多处外墙垛口被钩堞车拉毁坍塌,形成豁口,赵普正安排工匠民夫抢修。
城墙道上,大批守城兵将随处倚靠,精疲力竭地昏睡。
血水渗入砖缝里,浸染出大片的黑红色,有民夫背着箩筐,捡拾散落各处的断胳膊断腿,面容狰狞的人头也捡了不少。
一个个浑身浴血的伤兵被抬下城头,一批批轮换休整的兵将迅速填补空位。
内墙下,堆积着一堆堆从房宅上拆下的木石,不远处的空地搭建起临时伤兵营,早已是人满为患。
契丹兵猛攻东西二门,更是数次冲上城头,柴荣和符金盏亲自率人死守,双方反复争夺厮杀,白刃战异常惨烈。
东城头上,柴荣扶刀而立,身子轻轻倚靠女墙,远眺契丹大营。
此刻,他浑身血污,虎头兜鍪上的红缨被烧成残絮,原本光鲜的山纹甲累累痕印,面庞上附着一层厚厚黑垢,那是汗水、烟尘、血迹混合成的污垢。
唯一不变的,是他坚毅深邃的眼眸,苍劲如松的脊梁。
看到他,和那杆高高飘扬于城头,残破的天雄军帅旗,将士们心中安定,对击退契丹人守住沧州城充满信心。
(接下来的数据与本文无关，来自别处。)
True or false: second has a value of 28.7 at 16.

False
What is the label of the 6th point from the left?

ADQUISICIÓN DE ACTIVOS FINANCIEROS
柴荣眺望的目光里凝重之色不减,契丹人的攻势比他预料的还要猛烈,似乎是发了疯一样想夺下沧州城。
耶律兀欲究竟想干什么?
为何如此迫切想要夺城?
莫非是契丹上层出现重大变故?
柴荣默默猜测着,可惜大战爆发,通讯阻塞,他派出去向邻近各州告急的信使还未赶回,无法判断敌人内部动向。
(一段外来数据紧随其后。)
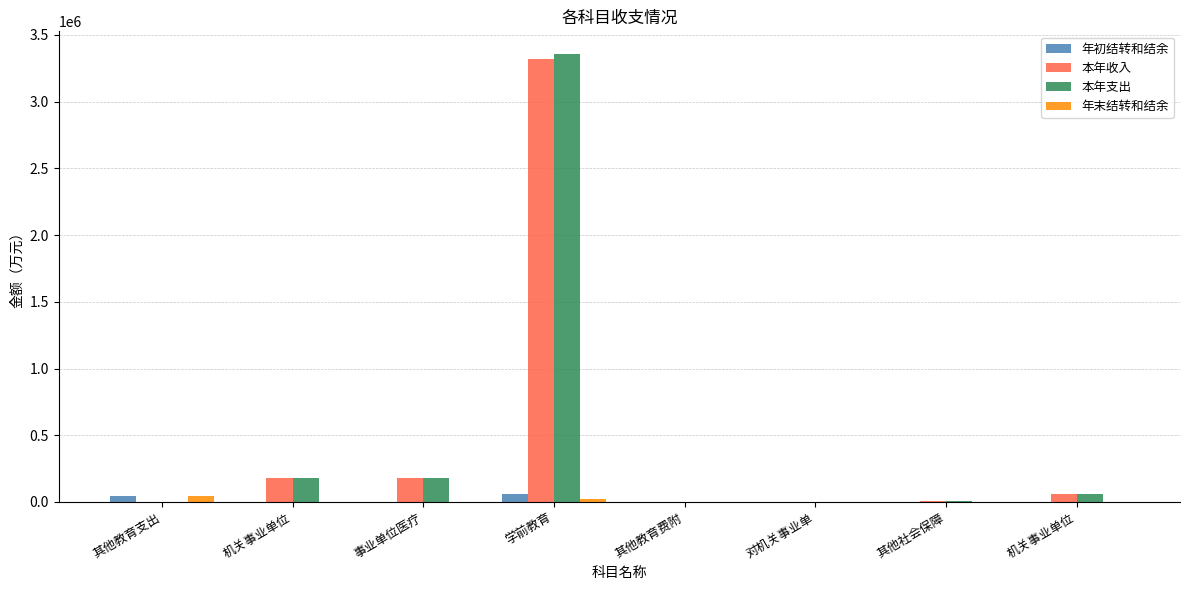

Which series has the largest total across all categories?

本年支出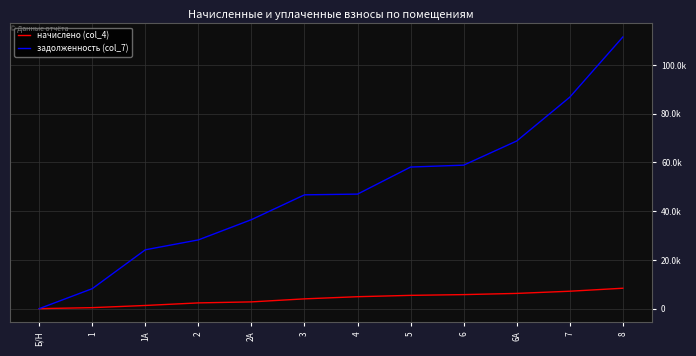

Which series has the widest spread of values?

задолженность (col_7)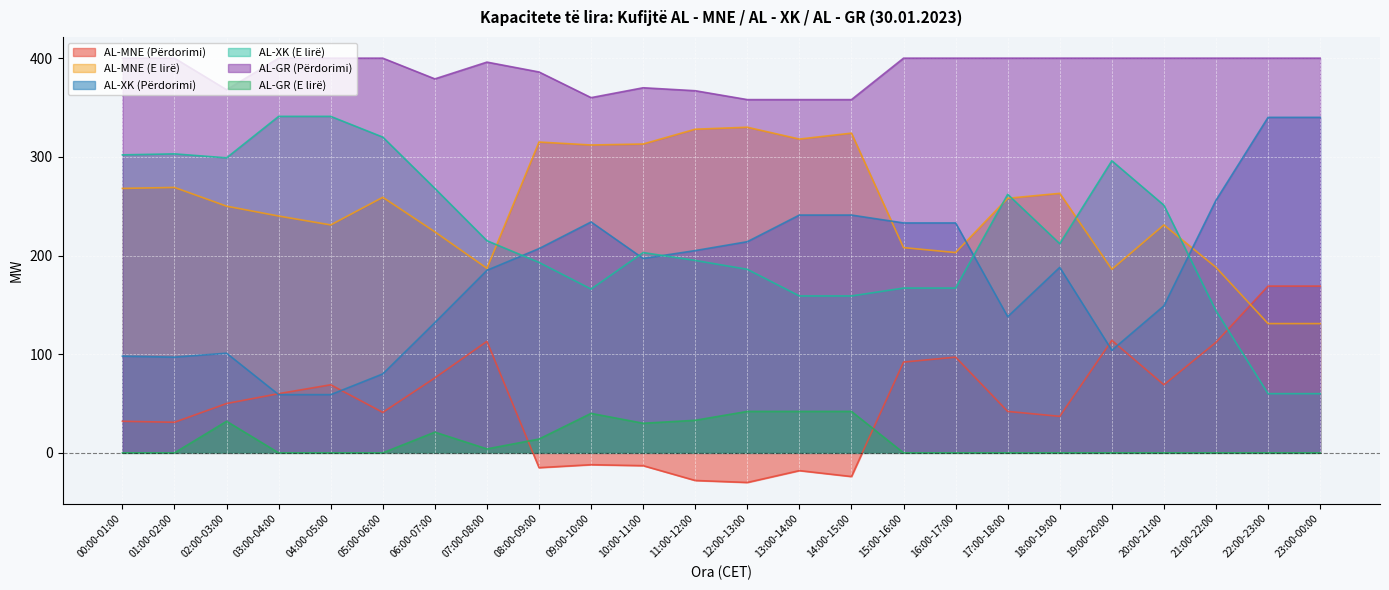

How many data points in AL-GR (Përdorimi) are less than 400?

10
有亲卫送来一大碗清水,柴荣接过,干裂的嘴唇微动,灼痛阵阵。
刚喝一口,一碗清水便被染红,绽裂的嘴唇汩汩冒血,柴荣怔了怔,仰头一口喝完,舔舐唇上血迹。
满脸黑灰的潘美大踏步赶来,重重抱拳行礼。
三日下来,他对柴荣的看法再度大变,以往的轻视不服气完消散,只剩满心敬佩。
身为沧州最高统帅,整整三日,柴荣都坚守在东城头,嘶声竭力地指挥防守。
每当有契丹兵顺着云梯爬上城头,柴荣都会亲自率领将士拼杀。
将士们轮番休整,可柴荣却三日不曾合眼。
水和粮食送上城头,柴荣也让将士们先吃先饮,抓紧时间歇息,他自己则拿着干饼和水囊巡视东西城门,检查防守是否有疏漏处。
有此统帅,难怪天雄军人人效死,奋勇杀敌。
“西城楼情形如何?符娘子可曾苏醒?”柴荣声音沙哑道。
潘美忙道:“西城头有五处墙垛坍塌,卑职已命人加紧抢修!大娘子也于晌午时醒来,大夫说辛亏没有伤及心脉,命是保住了,却得卧床休养数月。”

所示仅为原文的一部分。